Posted on October 5, 2018 in Children’s Oral Health

Children will be decked out in costumes this Halloween – and they'll also bring home bags filled with sugary chocolate, hard candy, gum, caramel and other cavity-causing treats.

But don't be scared: Delta Dental of Illinois has advice on choosing the best kinds of candy to keep your child's smile healthy during this spine-chilling season.

“Halloween is certainly a time to make sure children are keeping up with good oral health habits to avoid cavities,” said Dr. Sheila Strock, vice president, dental services and science officer, Delta Dental of Illinois. “Luckily, some treats are better for teeth than others.”

Knowing your neighbors are likely to hand out candy to trick-or-treaters, Dr. Strock has ranked Halloween treats (from best to worst) that children – and parents, should they choose to dig into their kids' stash themselves – can enjoy.

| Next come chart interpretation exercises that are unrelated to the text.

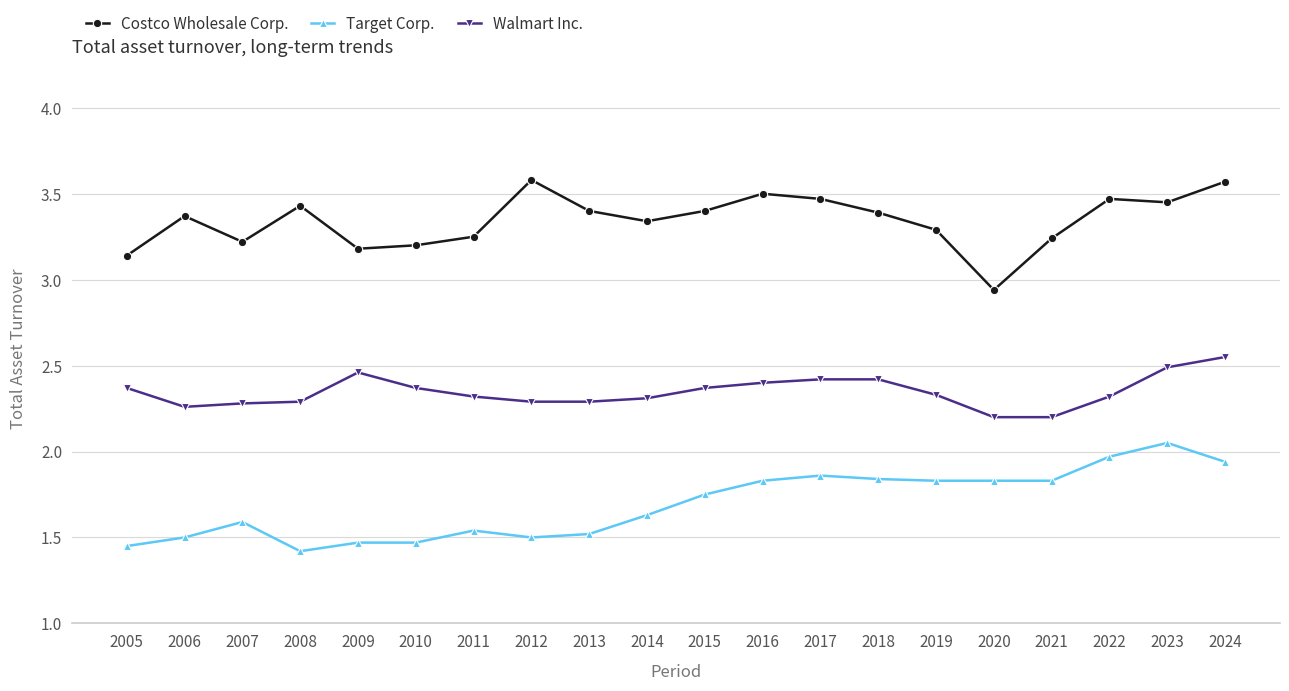

Rank the series by their maximum value, from lowest to highest.

Target Corp., Walmart Inc., Costco Wholesale Corp.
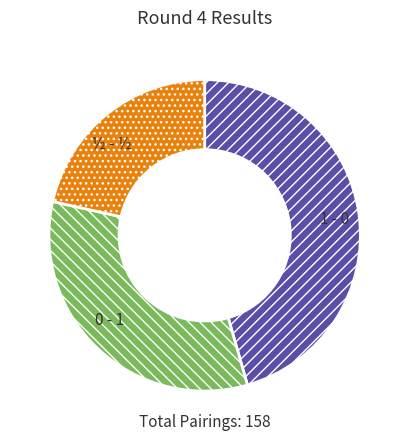

Does ½ - ½ account for over 50% of the chart?

No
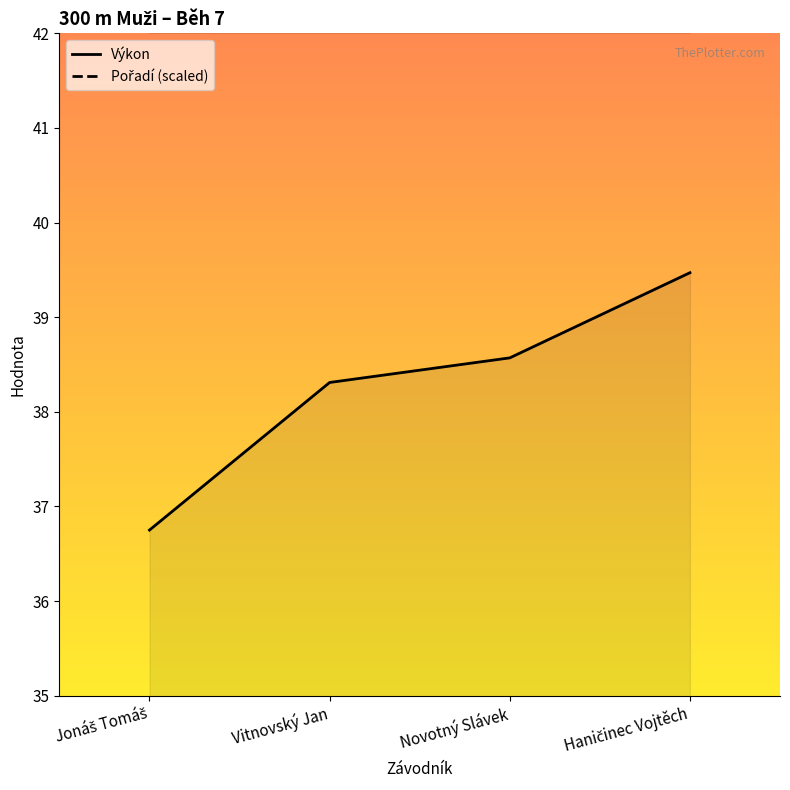

True or false: Výkon has a value of 60.5 at Haničinec Vojtěch.

False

  • Sugar-free gum. The best Halloween treat for kiddos is sugarless gum. Chewing gum produces saliva, which prevents the mouth from getting dry and helps rinse away food particles that may stick to teeth.
  • Chocolate. Generally, dark and milk chocolate melt quickly and aren't as harmful as other sugary candies. Watch out for candy bars with caramel or nougat fillings, which can hang around longer on teeth than chocolate itself.
  • Candy corn and gummies. These cute candies can get stuck between teeth. Brushing and flossing soon after consuming these treats can keep bacteria from causing cavities.
  • Caramel. Not only does caramel stick around on teeth for a while, it can also loosen dental fillings. No one wants to track down a dentist on Halloween!
  • Lollipops and jawbreakers. Designed to be sucked on, these treats expose teeth to sugar for a prolonged amount of time. If bitten, jawbreakers can also cause major damage to teeth.
  • Sour candies. The scariest thing on Halloween might not be a costume or a horror movie – it's acidic, sugar-loaded candies like sours and tarts that wear down tooth enamel.

Like any celebration, Halloween should be a fun way to honor traditions – including snacking on candy. If you can't resist avoiding some of the sweet treats listed above, here are tips to enjoy festivities while limiting the risk of tooth decay:

Eat a meal before trick-or-treating. Having a nourishing, healthy meal before heading out to collect candy will help kids be less tempted to dig into their sugary stash throughout the night.

Eat candy in small portions. Allow your children to have a few treats when they get home. A stomach ache from too much candy the morning after Halloween can be as spooky as any ghoul or monster.

Maintain a healthy routine. Make sure your kids brush and floss before they hit the hay on Halloween night.